You can administer both Trust Certificates and Identity Certificates for Avaya Breeze® platform.

Identity Certificates are administered individually for Avaya Breeze® platform clusters. Five default Identity Certificates are generated as part of the Avaya Breeze® platform OVA deployment process. You can replace a default certificate with a certificate from a well-known certificate authority.

The Security Module (ASSET) HTTP certificate is the one that is visible to applications and endpoints. If using HTTPS with hostname validation checks, you will need to replace the default ASSET HTTP certificate. When replacing the certificate, edit the Subject Alternative Name field to include both the FQDN assigned to the Avaya Breeze® platform server and the FQDN assigned to the cluster.

For instructions for replacing a certificate and changing the Subject Alternative Name (SAN), see Replacing an identity certificate.

Entities that access Avaya Breeze® platform via HTTPS must be able to resolve the Subject Alternative Name (SAN) entries in the certificate with the Fully Qualified Domain Names (FQDNs) of the Avaya Breeze® platform nodes. If you use the default certificates generated by System Manager, the CN in the certificate will look like: <serverHostName>-sm100.<domain>, where host and domain are those specified when you installed the server (or specified during CEnetSetup). If a different certificate has been installed, the FQDN is whatever was specified in CN and/or SAN when generating that certificate.

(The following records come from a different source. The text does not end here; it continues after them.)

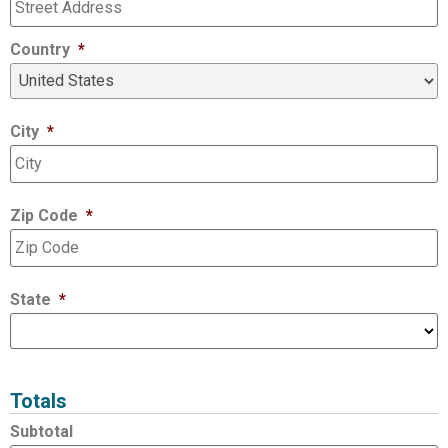
Country
*
City
*
Zip Code
*
State
*
Totals
Subtotal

If you change the Avaya Breeze® platform hostname or domain name, you need to re-create and install the certificates with updated CN and SAN. For more information, see Managing Certificates.

To view the Security Module HTTPS Certificate details, including the CN, for the Avaya Breeze® platform server, see Viewing Identity Certificate details.

To resolve the certificate CN or SAN fields with the FQDN, take one of the following actions:

• Enter the FQDN of each Avaya Breeze® platform node in your DNS server.

• Populate the host file of each entity with the FQDN of each Avaya Breeze® platform node that it will access.

  Note:

  You can edit the Avaya Aura® Media Server host files through the Avaya Aura® MS Element Manager. For more information, see Configuring Avaya Aura® Media Server name resolution (alternative 1).

You can administer the Trust Certificates for each Avaya Breeze® platform cluster or a single Trust Certificate can be assigned simultaneously to all the clusters.

For more information about Trust and Identify Certificates, click Help on the System Manager interface and select Managing Certificates. For detailed information about migrating from the Avaya Certificate Authority to a Well-known Certificate Authority, see Avaya Aura® Certificate Migration.

About WebSphere Identity Certificate:

The OVA deployment of Avaya Breeze® platform 3.9.0.3 and higher automatically includes the minimum required SAN fields. For systems upgraded from earlier releases (for example, 3.9.0.2), the existing certificates are typically retained. In most cases, no action is required unless the existing Identity Certificate does not include Avaya Breeze® platform Management FQDN (mgmt-fqdn) and its corresponding IP address in SAN field. The WebSphere identity certificates that do not contain this SAN value will not function correctly. When replacing the certificate, edit the Subject Alternative Name field to include the Breeze Management FQDN assigned to the Avaya Breeze® platform server.